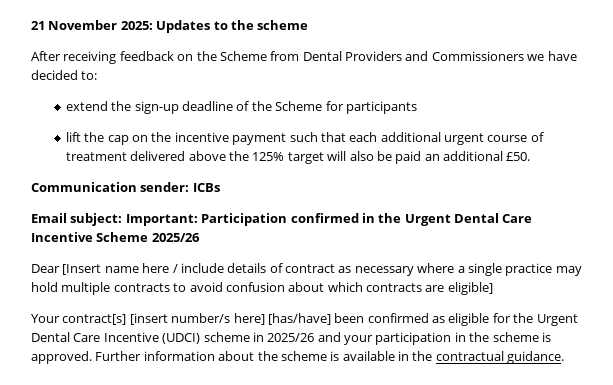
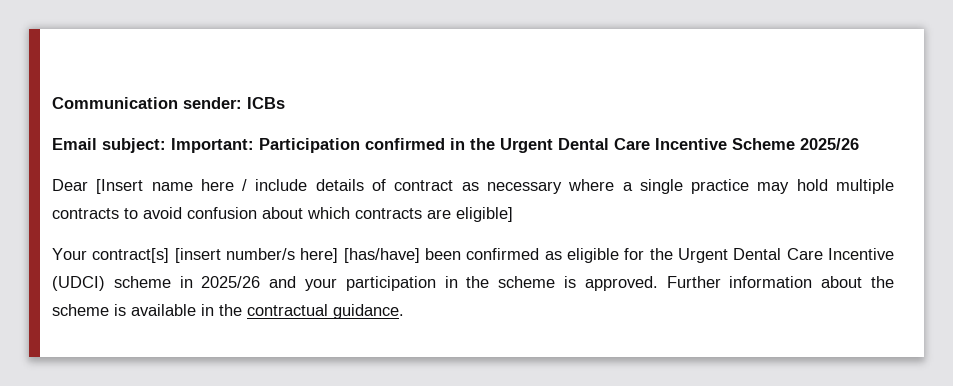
[31,20,309,33] [31,51,577,64] [31,70,98,80] [65,101,417,114] [65,132,544,145] [65,151,531,164] 21 November 2025: Updates to the scheme // After receiving feedback on the Scheme from Dental Providers and Commissioners we have decided to: // extend the sign-up deadline of the Scheme for participants // lift the cap on the incentive payment such that each additional urgent course of treatment delivered above the 125% target will also be paid an additional £50. // -> (52, 103) none

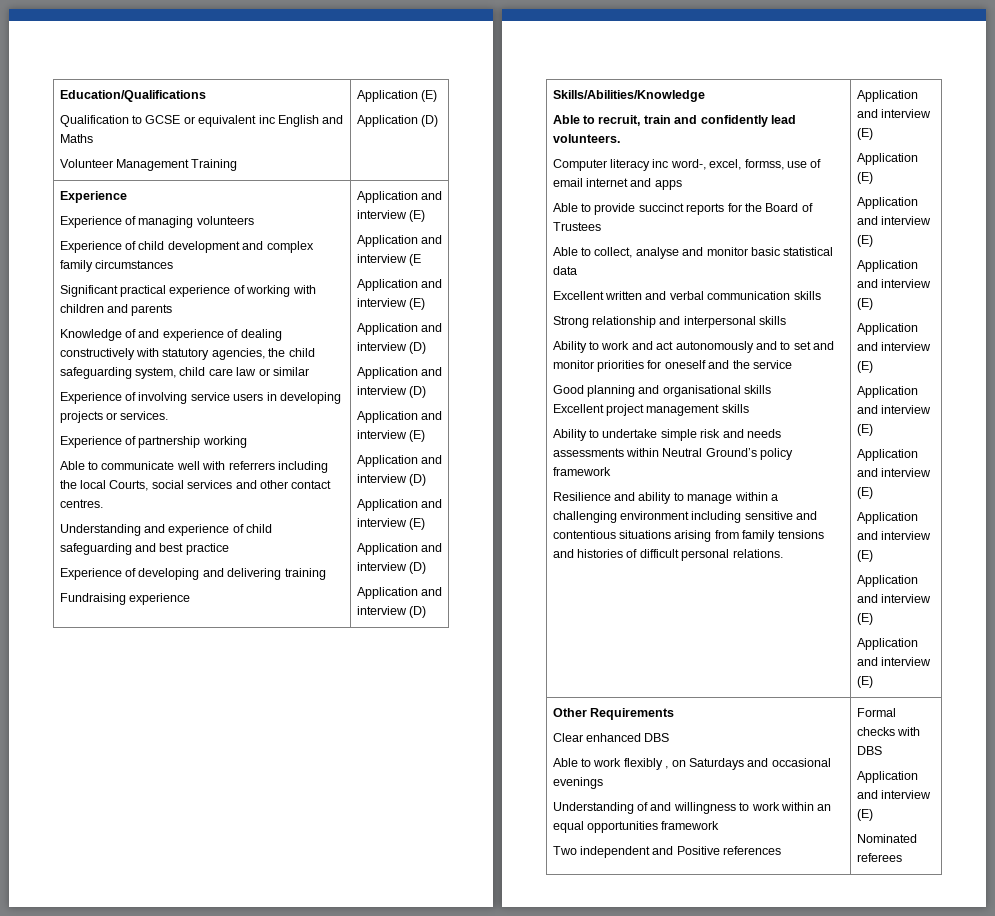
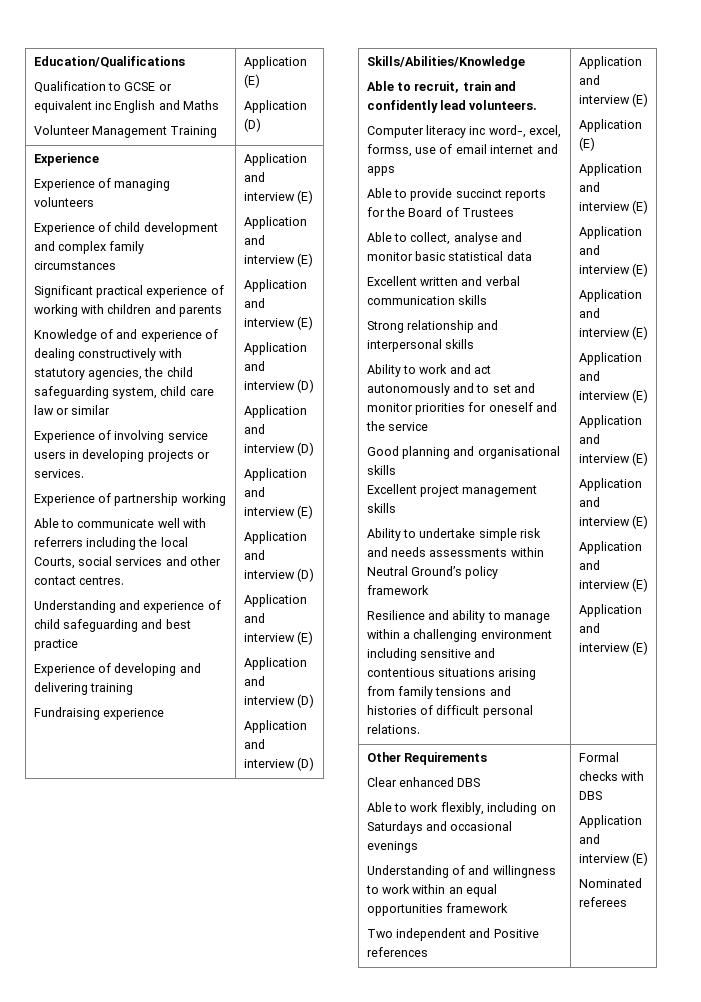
[409,254,422,266] (E -> [297,253,314,267] (E)
[623,758,669,770] flexibly , -> [440,802,538,815] flexibly, including

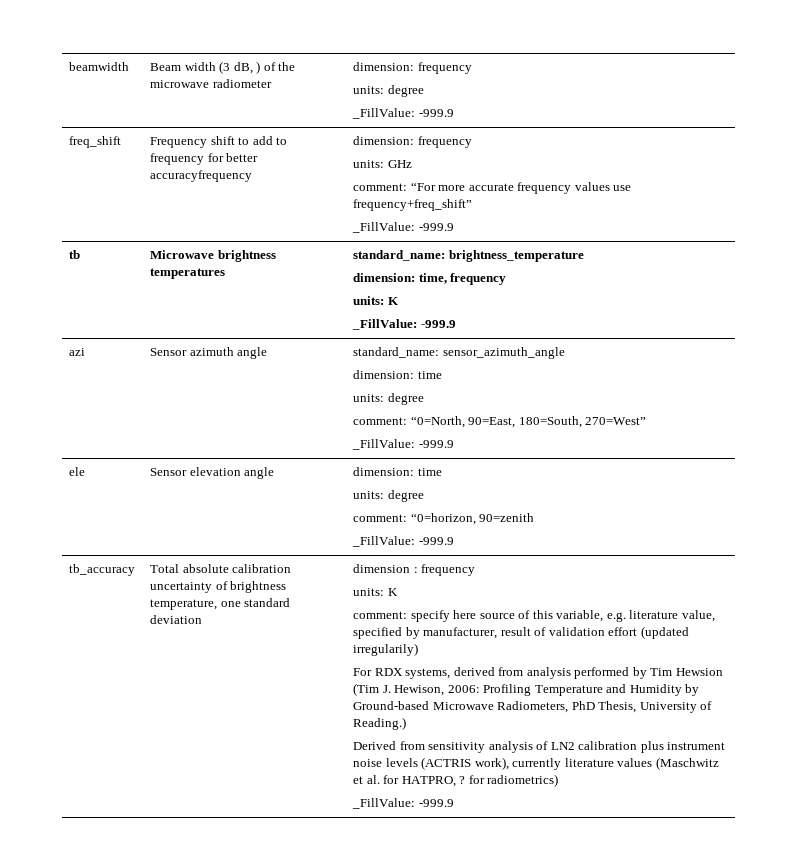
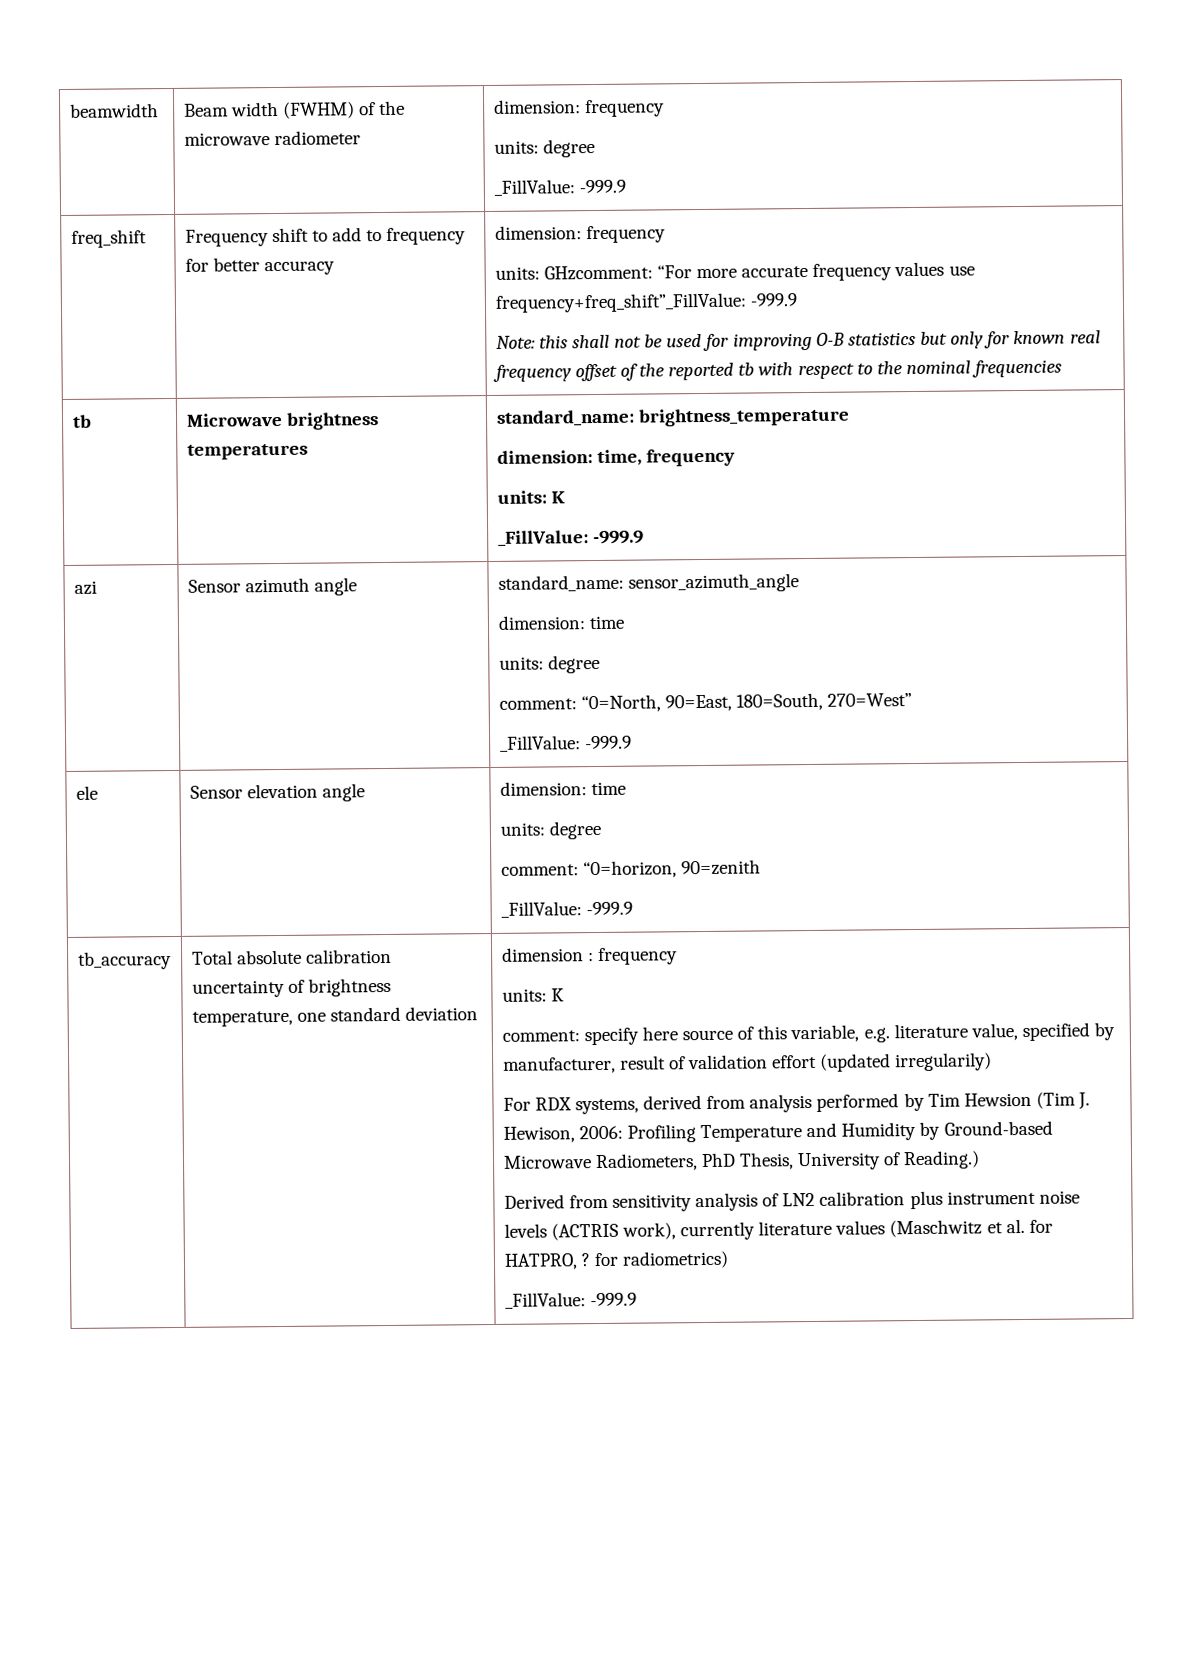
[219,61,261,74] (3 dB, ) -> [282,101,355,119] (FWHM)
[150,170,253,182] [353,136,472,148] [353,160,412,168] [353,183,408,191] accuracyfrequency | dimension: frequency // units: GHz // comment: -> [263,260,335,276] [494,225,666,244] [494,265,653,281] accuracy | dimension: frequency // units: GHzcomment:
[353,199,473,211] [352,222,454,233] frequency+freq_shift” // _FillValue: -999.9 -> [494,292,797,313] [495,330,1101,351] [492,359,1063,382] frequency+freq_shift”_FillValue: -999.9 // Note: this shall not be used for improving O-B statistics but only for known real frequency offset of the reported tb with respect to the nominal frequencies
********
Written task ▸ Without the pictures, write out every entry precisely as it appears.

Solution to this problem ▸
[31,20,309,33] [31,51,577,64] [31,70,98,80] [65,101,417,114] [65,132,544,145] [65,151,531,164] 21 November 2025: Updates to the scheme // After receiving feedback on the Scheme from Dental Providers and Commissioners we have decided to: // extend the sign-up deadline of the Scheme for participants // lift the cap on the incentive payment such that each additional urgent course of treatment delivered above the 125% target will also be paid an additional £50. // -> (52, 103) none

[409,254,422,266] (E -> [297,253,314,267] (E)
[623,758,669,770] flexibly , -> [440,802,538,815] flexibly, including

[219,61,261,74] (3 dB, ) -> [282,101,355,119] (FWHM)
[150,170,253,182] [353,136,472,148] [353,160,412,168] [353,183,408,191] accuracyfrequency | dimension: frequency // units: GHz // comment: -> [263,260,335,276] [494,225,666,244] [494,265,653,281] accuracy | dimension: frequency // units: GHzcomment:
[353,199,473,211] [352,222,454,233] frequency+freq_shift” // _FillValue: -999.9 -> [494,292,797,313] [495,330,1101,351] [492,359,1063,382] frequency+freq_shift”_FillValue: -999.9 // Note: this shall not be used for improving O-B statistics but only for known real frequency offset of the reported tb with respect to the nominal frequencies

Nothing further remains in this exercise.